Cada lado dessa história traduziu o episódio ao sabor de suas convicções. Os relatos nas redes sociais acrescentaram ingredientes fantasiosos para reforçar uma ou outra versão. Uma análise fria, porém, permite separar as coisas e concluir que a leitura mais honesta está provavelmente no meio do caminho.
A maior polêmica se deu em torno da suposta confissão de um dos procuradores (“não temos prova, mas temos convicção”), explorada por Lula. Noves fora os memes hilários que nos fizeram rir, serve para muito pouco.
A frase nunca foi dita. Há um ponto da apresentação do qual, imagina-se, ela tenha sido extraída. Trata-se da exposição do procurador Robertson Pozzobon, que, ao explicar a denúncia de lavagem de dinheiro, afirmou que “não há provas cabais de que Lula é efetivo proprietário no papel” do tríplex do Guarujá.

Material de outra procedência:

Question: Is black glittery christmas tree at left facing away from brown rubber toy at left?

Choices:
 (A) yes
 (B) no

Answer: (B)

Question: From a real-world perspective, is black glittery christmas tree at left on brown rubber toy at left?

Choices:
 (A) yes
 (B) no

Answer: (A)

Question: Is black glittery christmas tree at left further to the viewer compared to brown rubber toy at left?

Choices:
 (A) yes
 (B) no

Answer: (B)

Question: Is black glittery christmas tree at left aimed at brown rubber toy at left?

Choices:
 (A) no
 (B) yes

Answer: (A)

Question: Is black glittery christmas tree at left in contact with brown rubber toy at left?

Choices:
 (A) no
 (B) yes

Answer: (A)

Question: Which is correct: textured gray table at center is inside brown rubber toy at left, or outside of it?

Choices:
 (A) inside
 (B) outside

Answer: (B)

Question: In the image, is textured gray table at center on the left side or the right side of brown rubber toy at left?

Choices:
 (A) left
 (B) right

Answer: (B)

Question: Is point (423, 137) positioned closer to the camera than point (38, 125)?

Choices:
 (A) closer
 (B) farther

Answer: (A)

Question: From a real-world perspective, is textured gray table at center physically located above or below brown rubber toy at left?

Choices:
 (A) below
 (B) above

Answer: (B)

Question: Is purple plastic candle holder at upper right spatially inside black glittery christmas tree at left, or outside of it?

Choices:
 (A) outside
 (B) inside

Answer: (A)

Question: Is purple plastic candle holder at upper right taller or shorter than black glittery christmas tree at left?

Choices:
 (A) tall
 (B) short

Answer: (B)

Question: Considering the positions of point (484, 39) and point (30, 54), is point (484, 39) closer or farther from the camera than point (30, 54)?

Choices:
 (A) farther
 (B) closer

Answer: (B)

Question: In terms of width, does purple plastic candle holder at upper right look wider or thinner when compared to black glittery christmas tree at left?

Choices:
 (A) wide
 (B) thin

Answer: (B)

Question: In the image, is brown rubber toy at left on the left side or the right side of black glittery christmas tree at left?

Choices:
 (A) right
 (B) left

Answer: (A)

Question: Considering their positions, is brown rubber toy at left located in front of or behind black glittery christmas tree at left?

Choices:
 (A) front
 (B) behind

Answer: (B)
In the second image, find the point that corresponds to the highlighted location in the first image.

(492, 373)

Não há aí confissão de falta de provas. Nunca houve a suspeita de que Lula fosse o proprietário, no papel, do tríplex. Mas sim de que o ex-presidente era o dono oculto do apartamento. Há fartas evidências nesse sentido, como as conversas grampeadas entre engenheiros da obra e a presença de Lula e Marisa no imóvel.
A Lava-Jato, porém, trata o caso do tríplex não como um mimo a Lula, mas como parte do pagamento ao “comandante máximo” da “propinocracia”. Nessas graves acusações, aí sim, há mais convicções do que provas.
O Ministério Público é o órgão acusador. Cabe à Justiça analisar se houve ou não crime. Mas quando exageram nas tintas, os procuradores alimentam o discurso de perseguição política e diluem os aspectos técnicos da investigação no ambiente nebuloso das disputas virtuais.